Mineração de dados em triagem neonatal de hemoglobinopatias

Detalhes bibliográficos
Ano de defesa: 2006
Autor(a) principal: Melo, Luciane Moreno Storti de [UNESP]
Orientador(a): Não Informado pela instituição
Banca de defesa: Não Informado pela instituição
Tipo de documento: Dissertação
Tipo de acesso: Acesso aberto
Idioma: por
Instituição de defesa: Universidade Estadual Paulista (Unesp)
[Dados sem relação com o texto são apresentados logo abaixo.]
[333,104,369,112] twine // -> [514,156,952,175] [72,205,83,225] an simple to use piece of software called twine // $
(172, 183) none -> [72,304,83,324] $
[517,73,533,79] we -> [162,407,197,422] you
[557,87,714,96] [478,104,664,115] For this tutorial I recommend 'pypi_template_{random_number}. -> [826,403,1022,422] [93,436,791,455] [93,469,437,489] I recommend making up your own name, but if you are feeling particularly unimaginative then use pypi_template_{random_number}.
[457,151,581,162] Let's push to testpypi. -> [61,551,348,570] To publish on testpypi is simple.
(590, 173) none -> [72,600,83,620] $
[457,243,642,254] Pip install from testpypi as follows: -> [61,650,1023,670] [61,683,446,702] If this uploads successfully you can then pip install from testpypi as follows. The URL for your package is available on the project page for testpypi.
Programa de Pós-Graduação: Não Informado pela instituição
Departamento: Não Informado pela instituição
País: Não Informado pela instituição
Palavras-chave em Português:
Link de acesso: http://hdl.handle.net/11449/92505
Resumo: Nos anos de 1997 a 2002 foi desenvolvido um programa de triagem de hemoglobinopatias pelo Laboratório de Hemoglobinas e Genética das Doenças Hematológicas - LHGDH, UNESP, com 5976 neonatos nascidos no Hospital de Base de São José do Rio Preto. O montante de dados gerados em todas as fases dos seis anos de programa constitui uma fonte de informações, que armazenadas em banco de dados, permitem a análise por métodos computacionais na tentativa de estabelecer comportamentos, tendências e padrões, objetivando dessa forma, contribuir com a Triagem Neonatal no país, fornecendo bases para agilizar os diagnósticos e torná-los cada vez mais precisos. Após desenvolvimento de uma Base de Dados Eletrônica e inserção dos resultados da triagem de hemoglobinopatias objetivou-se: avaliar por meio de ferramenta data mining- CLIBIA as metodologias utilizadas, testar a aplicabilidade do banco de dados e analisar os dados quantitativos de hemoglobinas obtidos por HPLC nos diferentes fenótipos, em sistema de visualização 3D - Fas MapDB. A utilização de um banco de dados em laboratórios com grande fluxo de amostras mostrou-se imprescindível para a segurança, confiabilidade e agilidade das análises e ferramentas que promovem a mineração dos dados, como a CLIBIA, revelaram a necessidade de reavaliar as metodologias de rotina utilizadas no diagnóstico de hemoglobinopatias em neonatos. As visualizações tridimensionais revelaram a existência de dois padrões de distribuição das amostras com Hb normais, devido a amplitude de variação nos valores obtidos por HPLC para o pico de F1. Permitiu a separação das amostras com Hb normais e com alfa talassemia, ressaltando as diferenças estatísticas nos valores percentuais médios dos picos de Fast e A, reforçando a necessidade de melhor avaliação dos cromatogramas obtidos e a possibilidade de aplicação dessa metodologia como parte do diagnóstico de alfa talassemia em neonatos.